**Source data:**
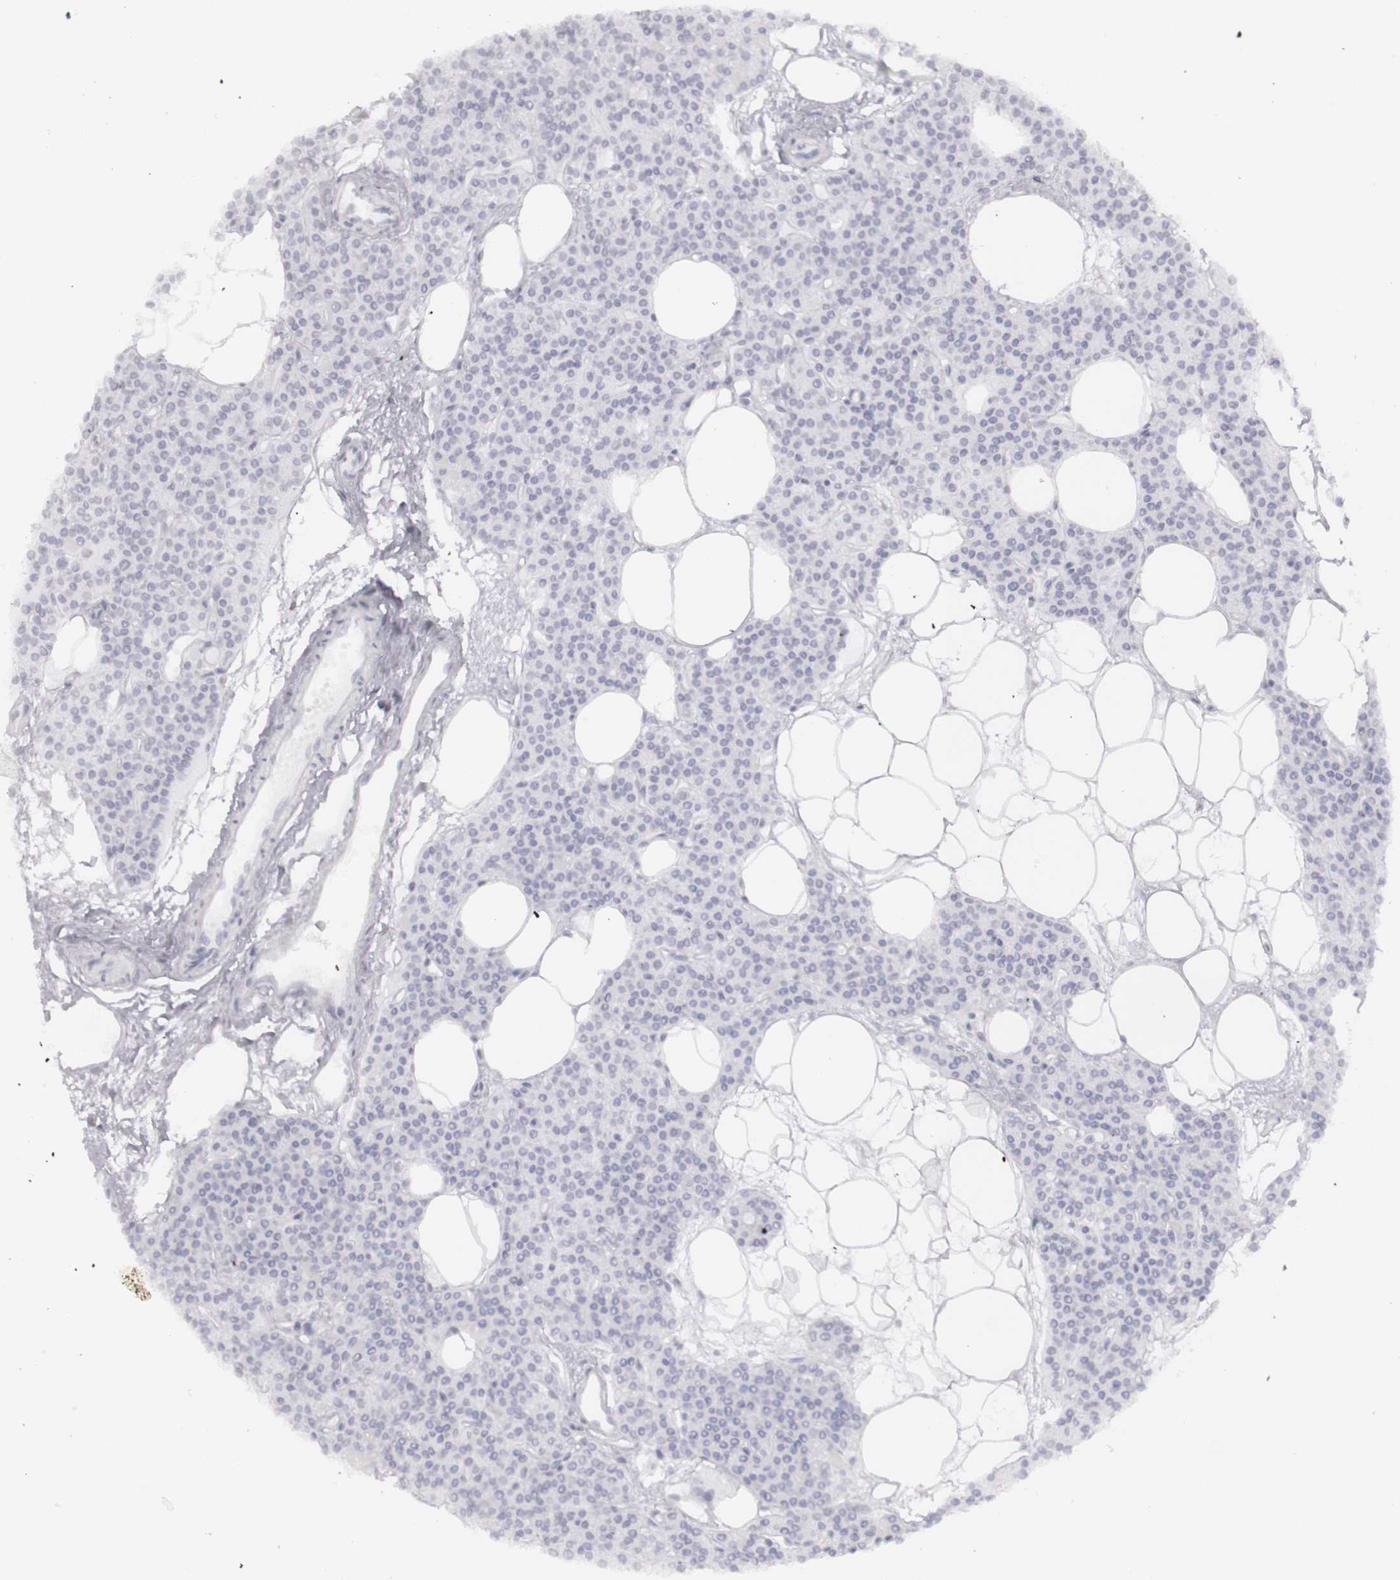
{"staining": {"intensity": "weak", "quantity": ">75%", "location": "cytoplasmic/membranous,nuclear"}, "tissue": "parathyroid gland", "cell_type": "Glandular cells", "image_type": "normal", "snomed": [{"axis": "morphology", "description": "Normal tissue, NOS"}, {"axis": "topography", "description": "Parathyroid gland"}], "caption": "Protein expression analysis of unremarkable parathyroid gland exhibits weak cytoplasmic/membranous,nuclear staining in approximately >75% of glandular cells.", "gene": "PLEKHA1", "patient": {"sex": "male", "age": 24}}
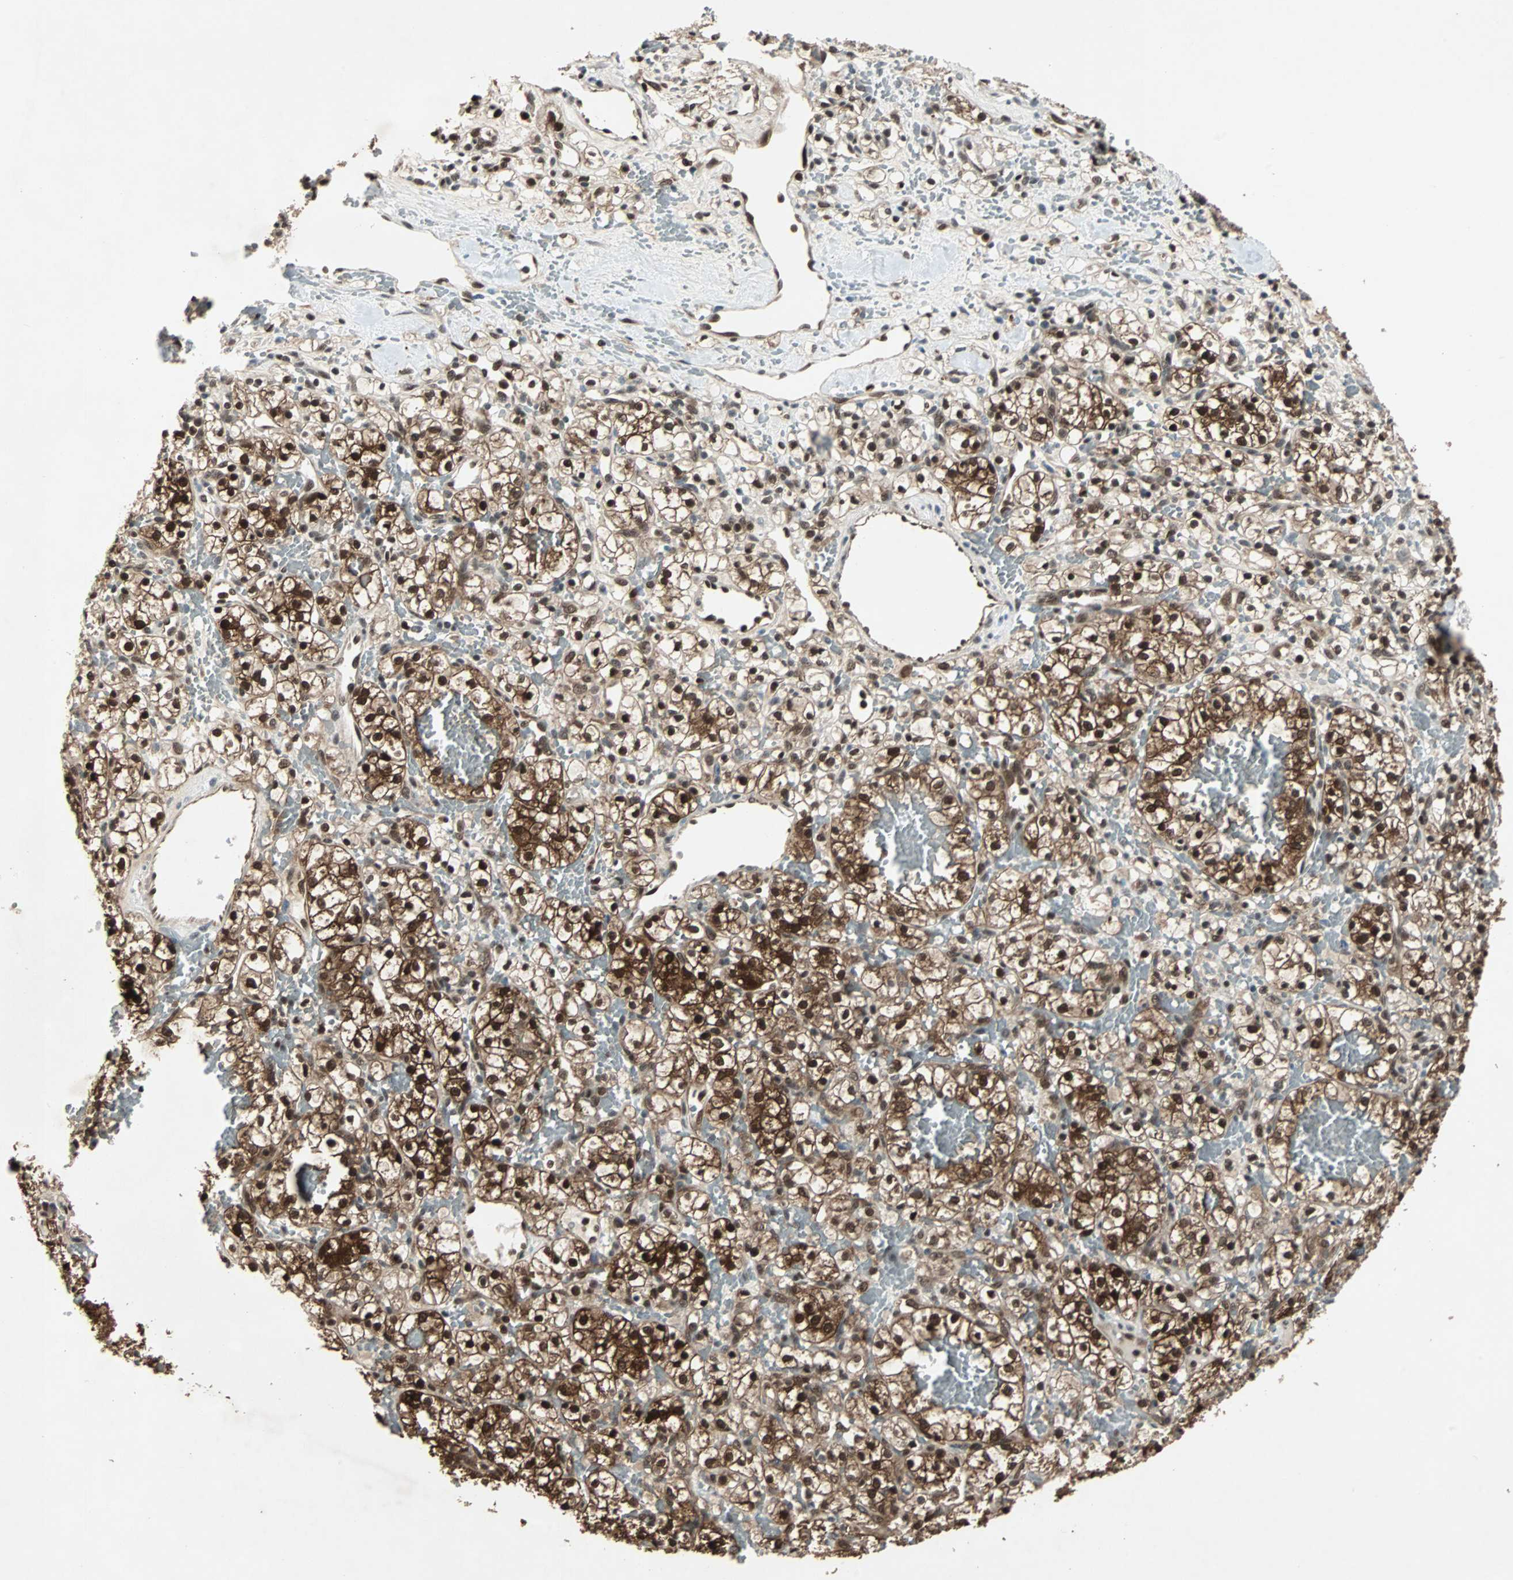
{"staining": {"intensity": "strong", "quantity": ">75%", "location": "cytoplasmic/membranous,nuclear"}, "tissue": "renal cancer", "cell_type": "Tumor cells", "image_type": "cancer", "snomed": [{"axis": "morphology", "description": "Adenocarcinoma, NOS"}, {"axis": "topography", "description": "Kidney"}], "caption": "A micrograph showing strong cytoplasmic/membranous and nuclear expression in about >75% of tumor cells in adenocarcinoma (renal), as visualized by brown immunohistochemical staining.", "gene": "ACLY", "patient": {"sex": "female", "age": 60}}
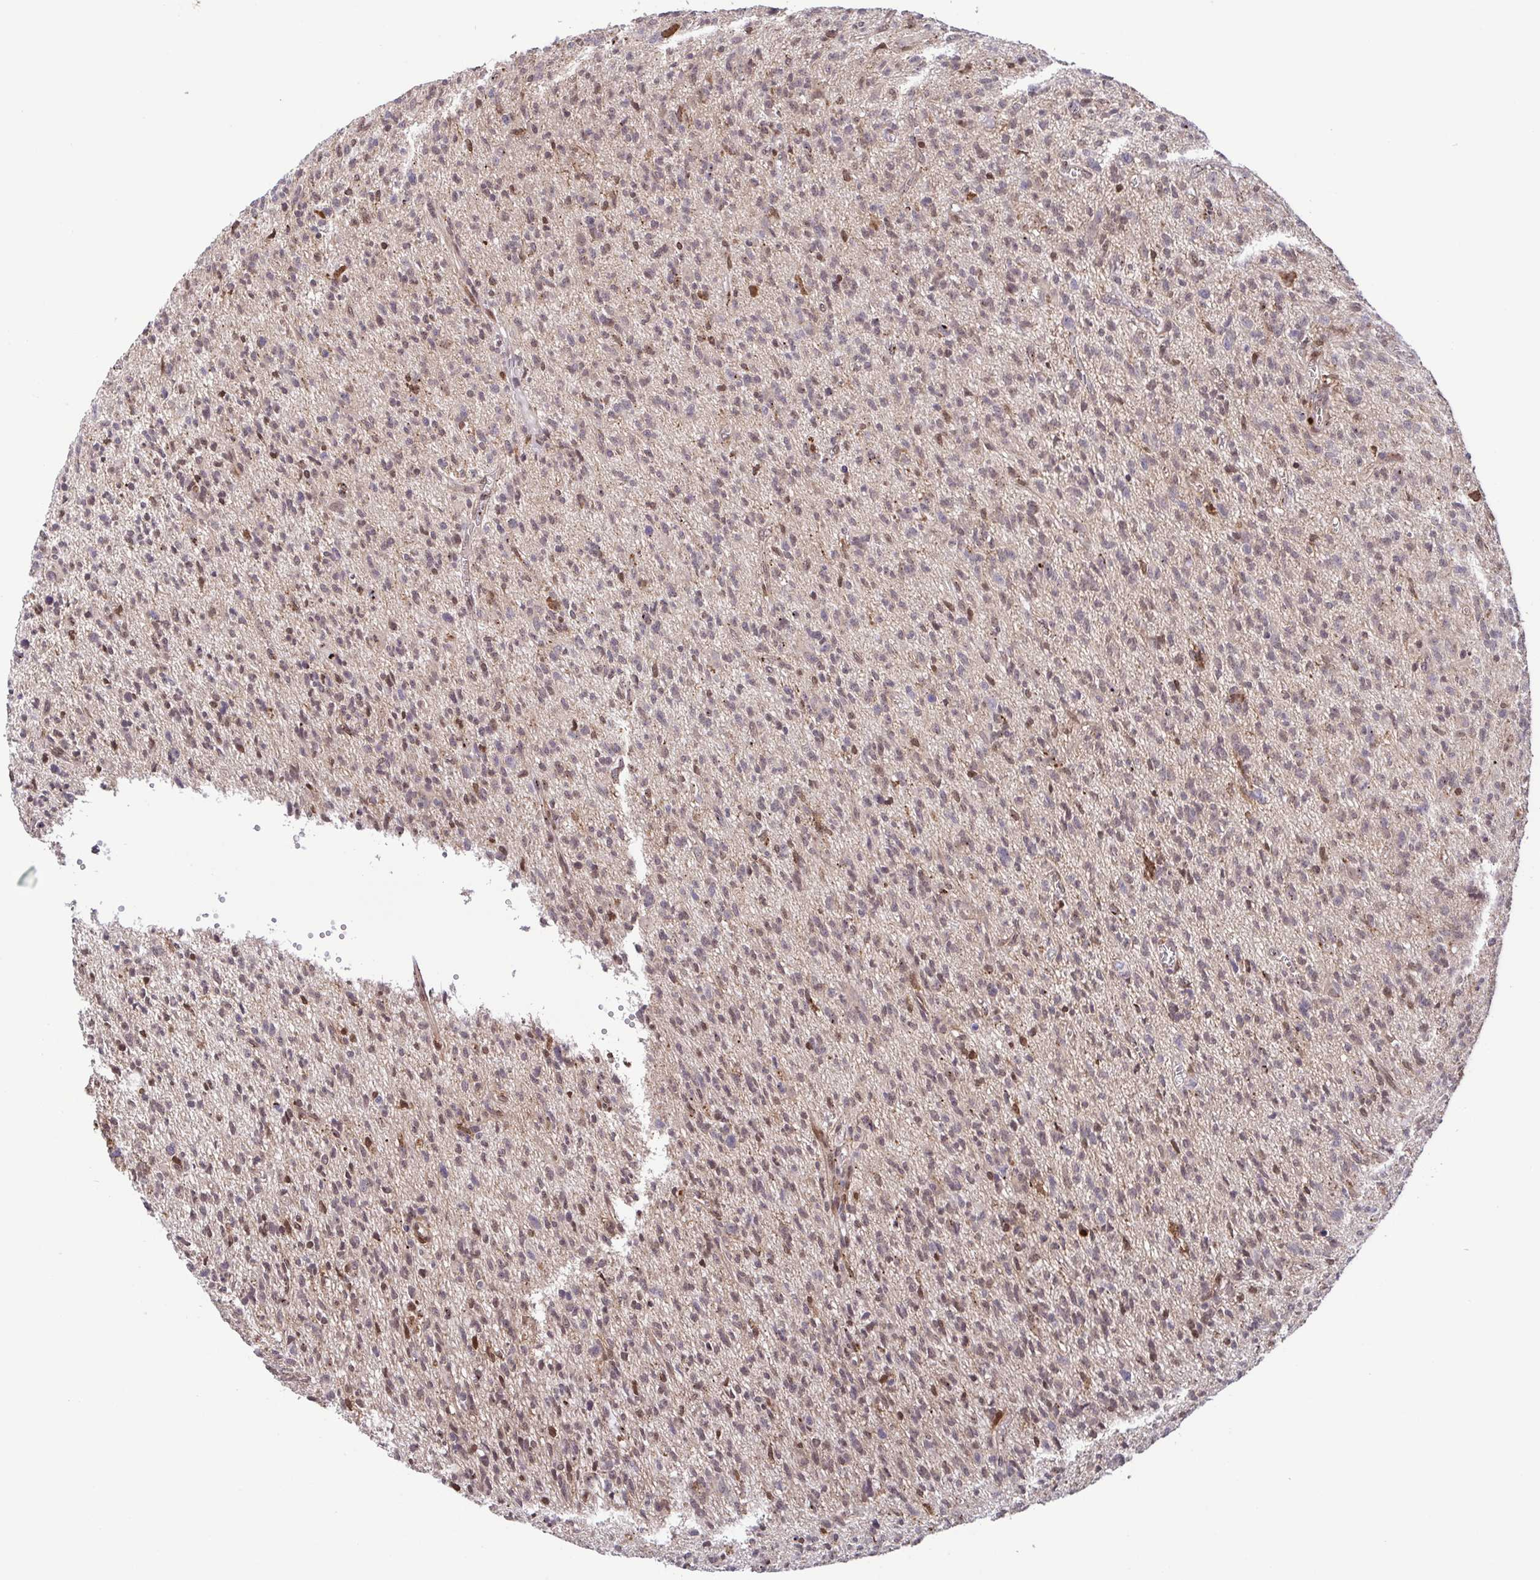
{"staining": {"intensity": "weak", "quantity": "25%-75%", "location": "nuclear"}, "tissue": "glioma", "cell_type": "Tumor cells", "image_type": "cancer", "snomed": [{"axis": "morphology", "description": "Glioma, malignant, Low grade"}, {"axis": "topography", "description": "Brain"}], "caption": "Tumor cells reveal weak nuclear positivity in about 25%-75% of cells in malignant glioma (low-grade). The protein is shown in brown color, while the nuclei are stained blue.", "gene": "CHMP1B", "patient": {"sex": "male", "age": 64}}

**Task to complete:**
Find how many lines of the material carry the string "membranous". Only the number should be in the answer.

**Solution for this task:**
2